There is nothing wrong with using different parametrizations for different parts of the curve. Differential Geometry does something very similar in the definition of a manifold, except there the parametrizations are required to overlap, and play nicely with each other on that overlap. But we use a different terminology. Each parametrization is called a "chart", and the collection of all of them is called an "atlas".

If you want have a single parametrization for the entire curve, you need to shift one of them to an adjacent domain, and piece them together: $$\vec c(t) = \begin{cases}(t, \sqrt{(1-t^{2/3})^2})&t\in[-1,1]\\ (2-t, -\sqrt{(1-(2-t)^{2/3})^2})&t\in (1,3]\end{cases}$$

Of course, I began this with "in my opinion" because that is all it is. There is no arbitrating body of mathematical terminology. If you just called the pair a parametrization, you likely would only confuse neophytes and merely cause a very mild cognitive dissonance in everybody else.

Answer 2

I think it's good to take a look at the notion of a manifold. It's a space locally homeomorphic to some Euclidean space.

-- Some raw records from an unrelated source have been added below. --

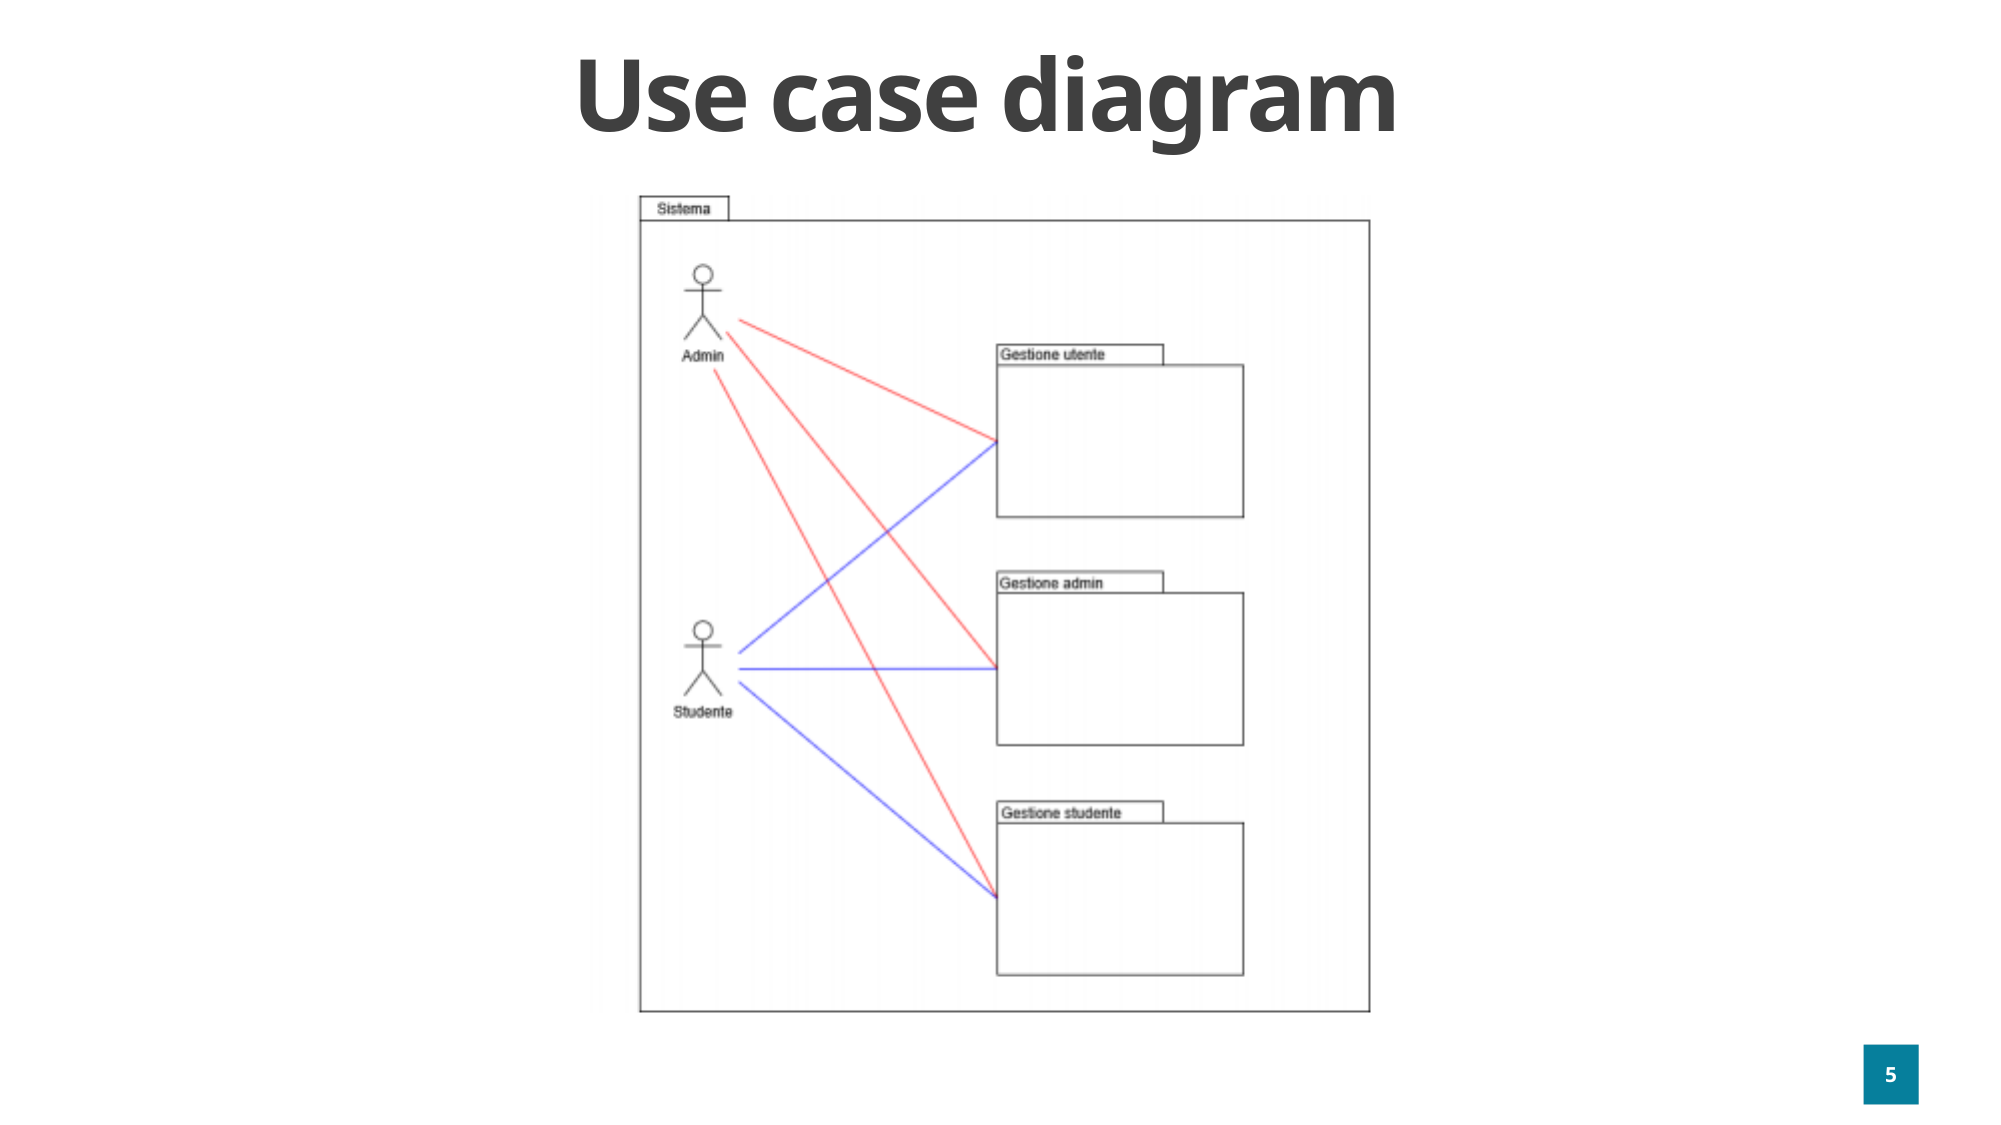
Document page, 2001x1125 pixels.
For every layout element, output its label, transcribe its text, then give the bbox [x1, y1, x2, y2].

title Use case diagram [557, 37, 1443, 161]
picture [590, 160, 1409, 1039]
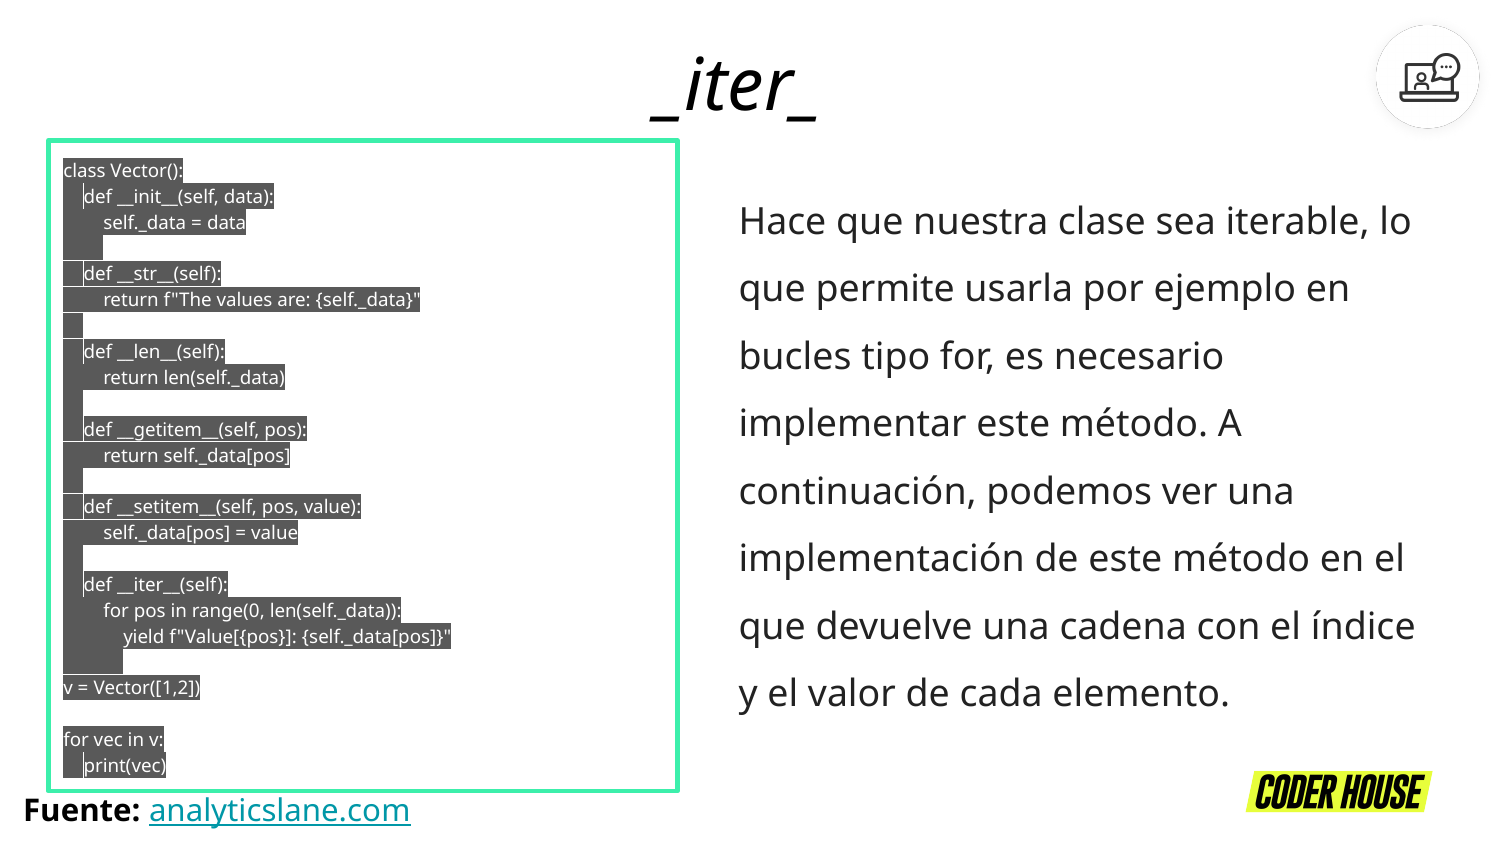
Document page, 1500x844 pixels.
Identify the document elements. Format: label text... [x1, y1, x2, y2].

The word 'locally' shows that we generally need more than one parametrization of a manifold.

• The set $\{(x,y)\,|\,y=x^2\}$ admits only one parametrization.
• The set $S=\{(x,y)\,|\,x^2+y^2=1\}$ (and your curve) doesn't admit only one parametrization, it needs at least two, since it's not homeomorphic to any subset of $\Bbb R$. For example we can consider parametrizations $c_1\colon (-\pi,\pi)\to S$ and $c_2\colon (\pi/2,3\pi/2)\to S$ given by $c_i(t)=(\cos t,\sin t)$. They are both homeomorphisms between domain and some open subsets of $S$ and these subsets cover $S$. We can also consider four parametrizations: $t\mapsto (t,\pm\sqrt{1-t^2})$ and $t\mapsto (\pm\sqrt{1-t^2},t)$, $|t|<1$.

If we consider the parametrizations only for integration, we don't care about the assumption that parametrizations are to be 'local homeomorphisms'. Particularly the parametrizations can be defined on closed subsets of $\Bbb R^n$ and don't need to be injections, provided we control the 'duplicate points'. For example for integration purpose we can consider only one parametrization of a circle: $c\colon [-\pi,\pi]\to S$ given by $c(t)=(\cos t,\sin t)$. We see that $c(-\pi)=c(\pi)$ but this doesn't change the integral. One can also think of a parametrization $c\colon [-\pi,\pi)\to S$. Here it is bijective and continuous, but it's inverse isn't continuous. For some application this isn't a problem but for some other is.